● Task instructions:
Stop after the line holding "wall art: none [752,53,862,149]". Repeat exactly every line before it in the records below, that line too, and leave out the pictures.

[Household object detections]

Content starts

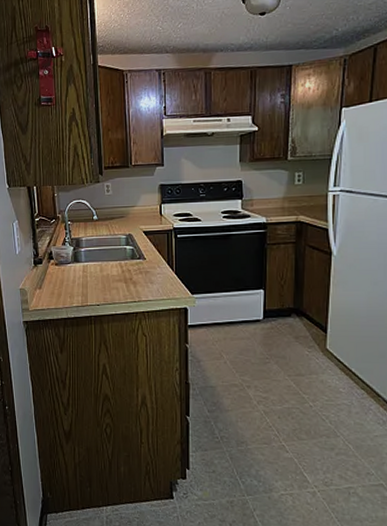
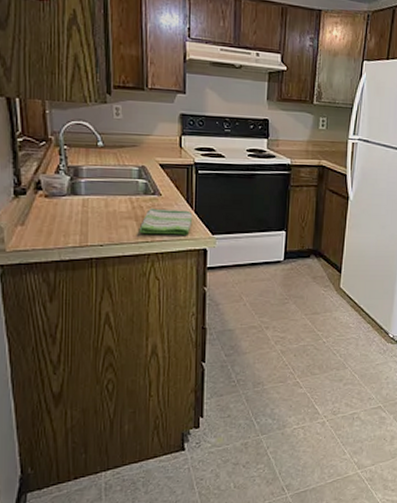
dish towel: none [128,271,174,295] -> present [139,208,193,235]

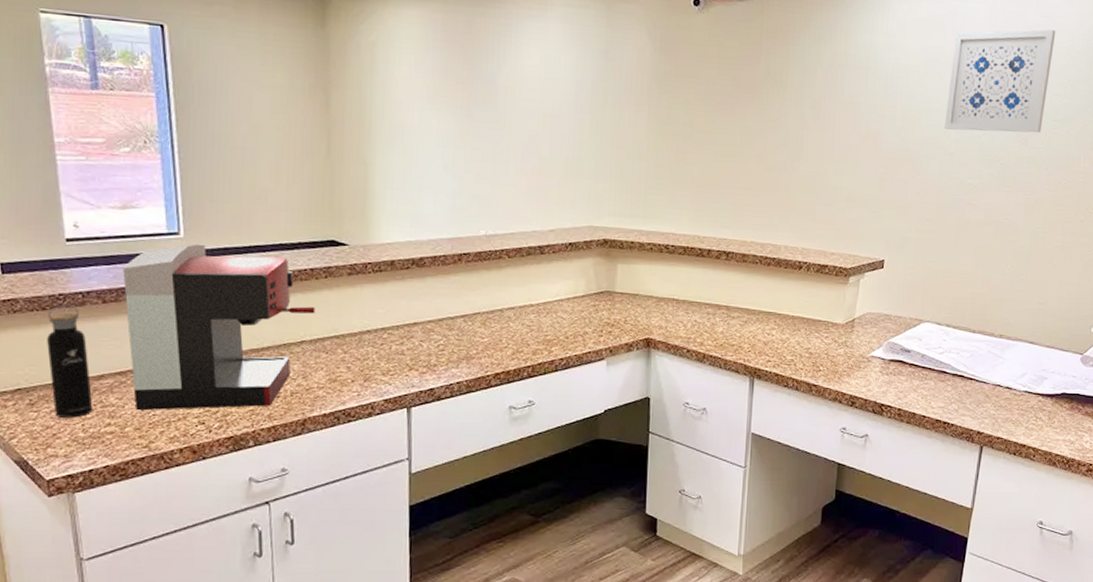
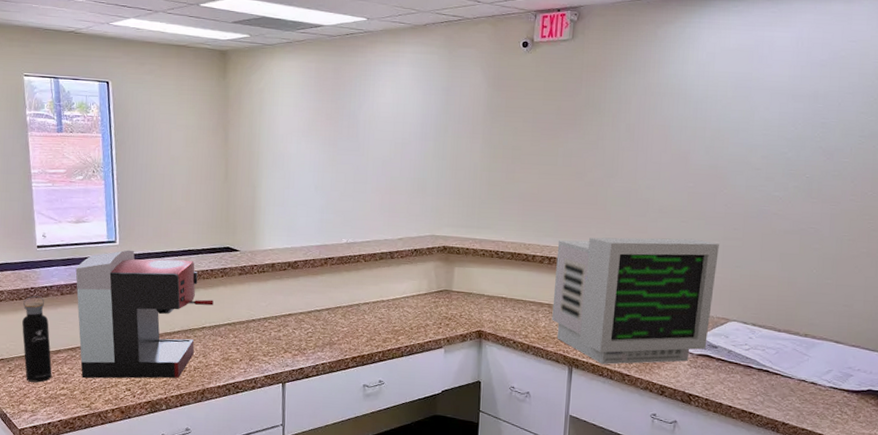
computer monitor: none [730,229,912,375] -> present [552,237,719,365]
wall art: present [945,29,1056,133] -> none [752,53,862,149]

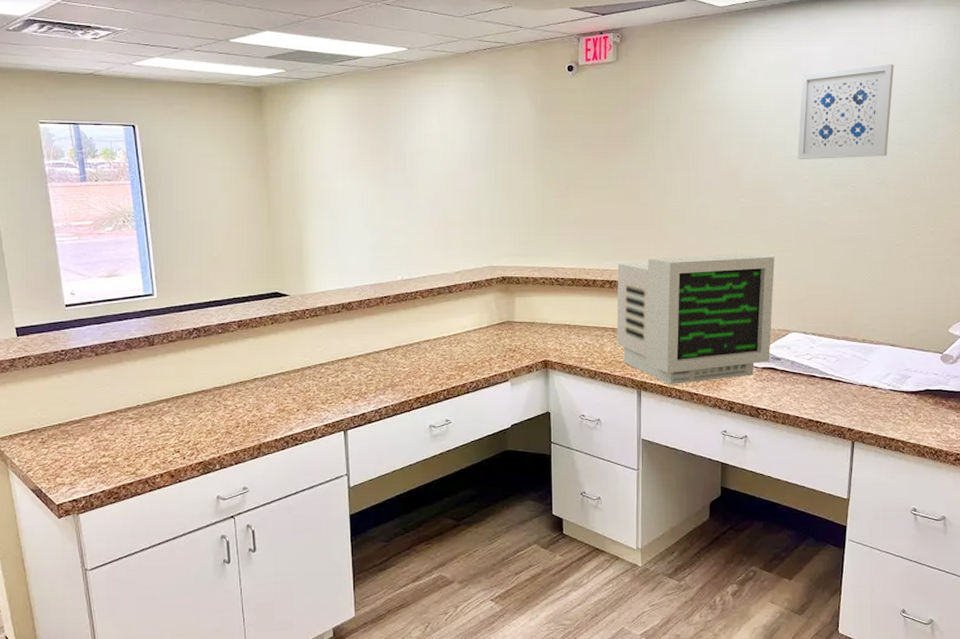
water bottle: present [22,296,52,382] -> none [53,359,91,452]
coffee maker: present [75,250,214,379] -> none [110,302,264,444]
wall art: none [752,53,862,149] -> present [798,64,894,159]

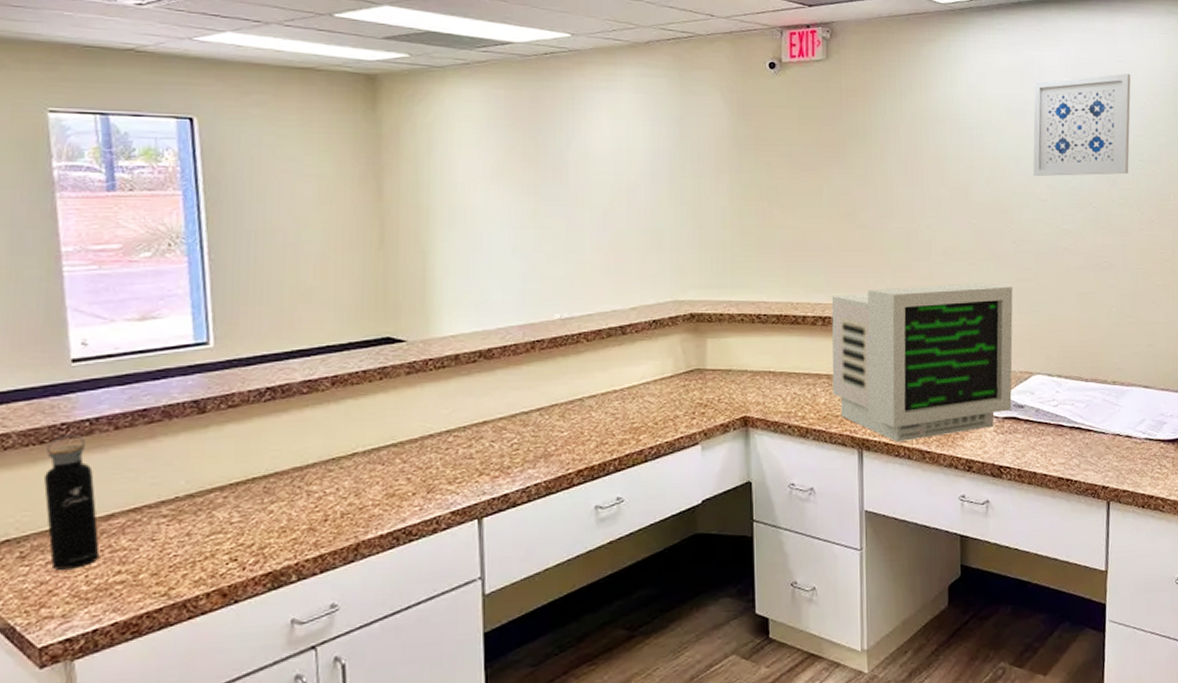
water bottle: none [53,359,91,452] -> present [44,435,100,570]

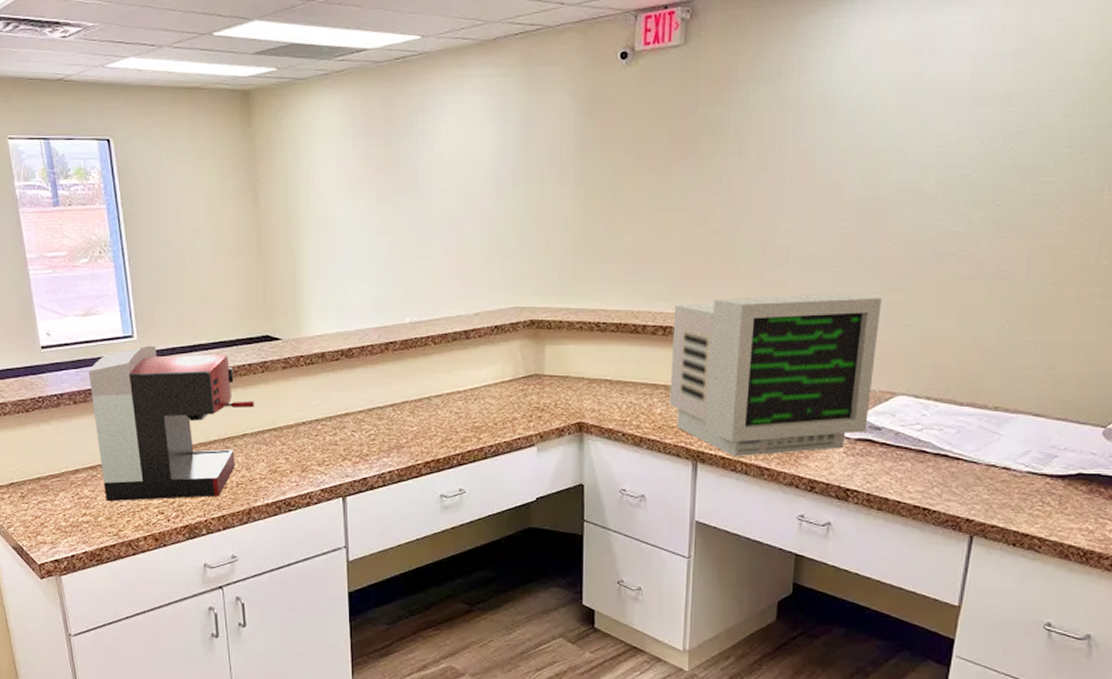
water bottle: present [44,435,100,570] -> none [31,407,71,509]
coffee maker: none [140,353,368,553] -> present [88,345,254,502]
wall art: present [1033,74,1131,176] -> none [922,36,1070,169]

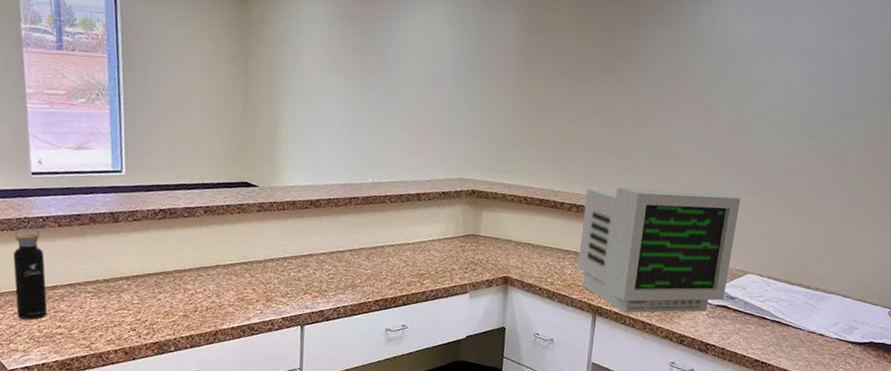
water bottle: none [31,407,71,509] -> present [13,226,48,320]
coffee maker: present [88,345,254,502] -> none [75,180,229,319]

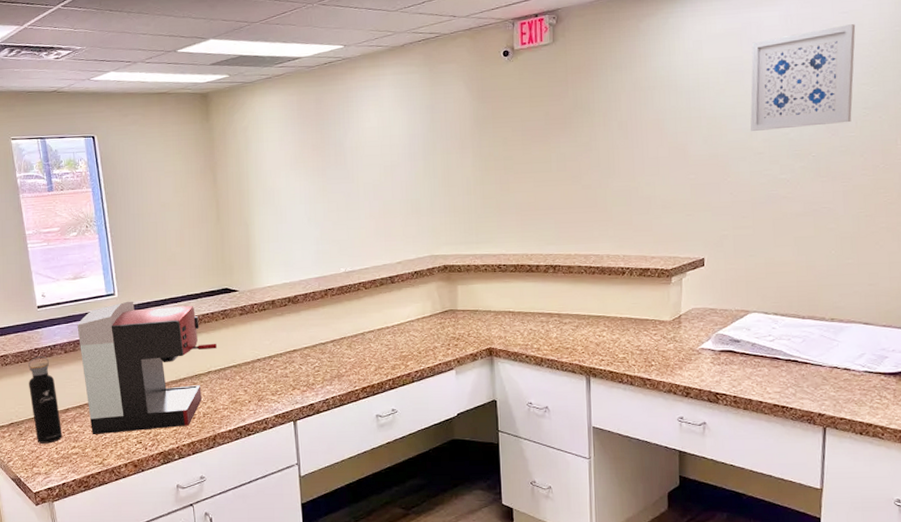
coffee maker: none [75,180,229,319] -> present [77,301,217,435]
computer monitor: present [578,187,741,314] -> none [561,231,730,371]
wall art: none [775,19,880,111] -> present [750,24,856,131]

Content ends

● Response below:
dish towel: none [128,271,174,295] -> present [139,208,193,235]

computer monitor: none [730,229,912,375] -> present [552,237,719,365]
wall art: present [945,29,1056,133] -> none [752,53,862,149]

water bottle: present [22,296,52,382] -> none [53,359,91,452]
coffee maker: present [75,250,214,379] -> none [110,302,264,444]
wall art: none [752,53,862,149] -> present [798,64,894,159]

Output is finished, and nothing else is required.